The Mudcat Café TM
Thread #153996   Message #3611067
Posted By: Phil Edwards
20-Mar-14 - 04:36 AM
Thread Name: 20 Button Concertina
Subject: RE: 20 Button Concertina
Before this thread went mad, Brian wrote:

The most basic way to work out tunes on an anglo (as GSS said above) is to stick to a given row and work your way up and down it, which inevitably means a lot of alternation between push and pull - sometimes changing with almost every note. The simplest way to accompany a tune played in this manner is to grab a handful of buttons on the left hand and more or less stick to them, which (because the LH buttons are push-pull as well) inevitably means changes of chord - and quite possibly involuntary discord - on every switch between push and pull. I discourage pupils from doing this since it gives very little control over the chords you're playing, can give quite unmusical accompaniments, and is the opposite of the kind of sustained chording that slow songs in particular often benefit from.

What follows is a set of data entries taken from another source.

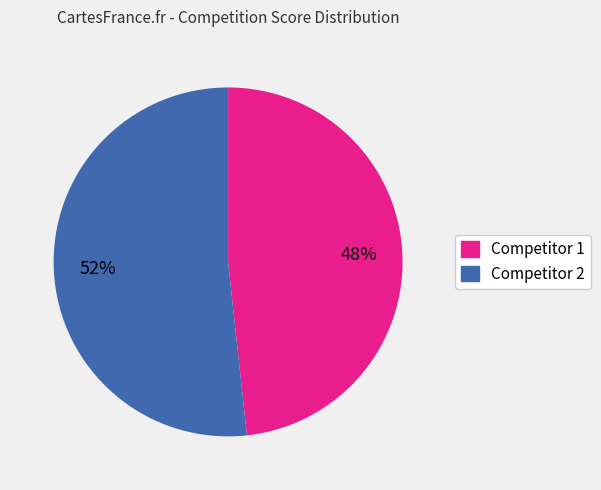

To the nearest percent, what is the average slice percentage?

50%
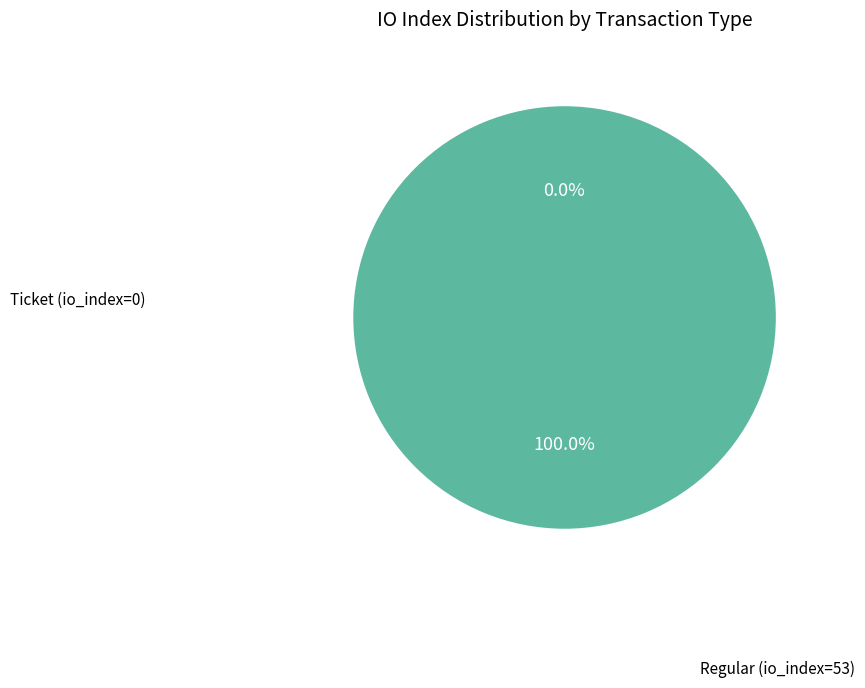

Between Ticket (io_index=0) and Regular (io_index=53), which is larger?

Regular (io_index=53)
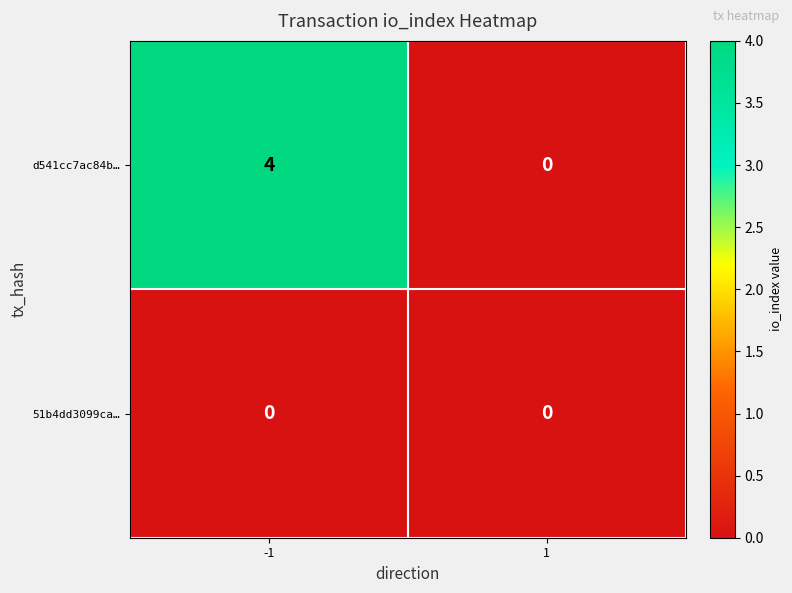

Rank the series at -1 from lowest to highest value.

51b4dd3099ca…, d541cc7ac84b…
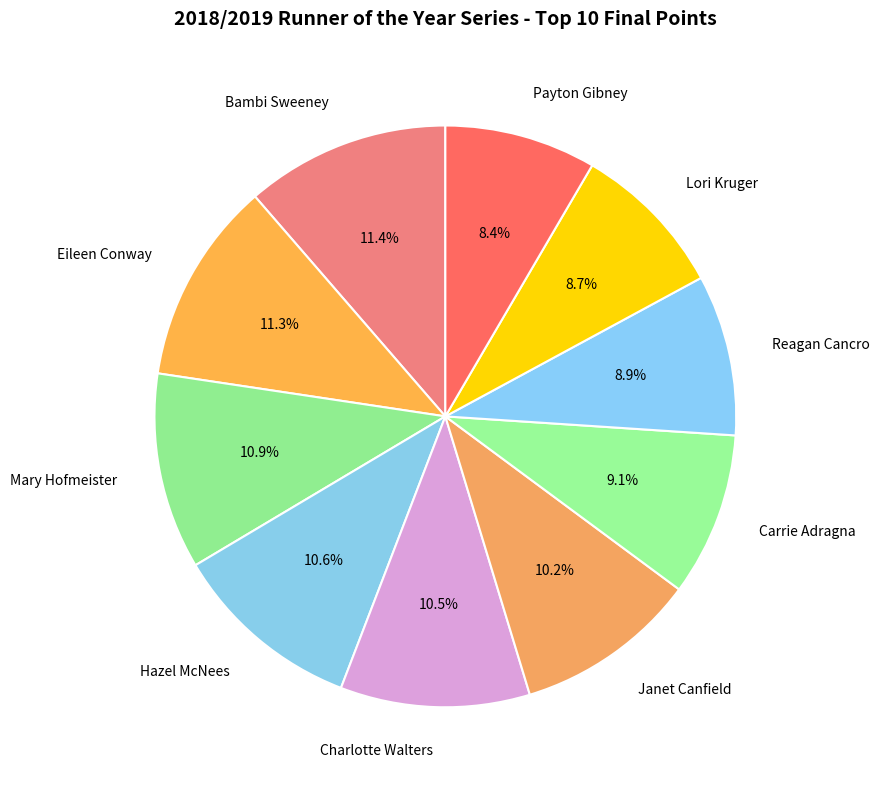

Is the sum of Janet Canfield and Hazel McNees greater than half?

No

and I've been thinking about it, with particular reference to the choppy (in fact harmonica-like) accompaniment Bellamy put to songs like Death is not the end. It struck me that, if you're playing a tune in C on one hand, holding down C and G on the other hand is always going to give you something - it may be a sus chord (C/D/G), it may be a minor seventh with a note missing (A/C/G), but it'll sound "chordy". If, when you hold down C & G on the push, you're also holding down G & D on the pull, so much the better - again, you're always going to get something.

And I guess that is more or less what Bellamy was doing. (Incidentally, I hadn't realised the two sides of an Anglo were so close together tonally - I'd assumed the LH would be big, throaty baritones like the LH on a Duet.) Duplicating the effect on the EC, ironically, would take some very nifty fingerwork.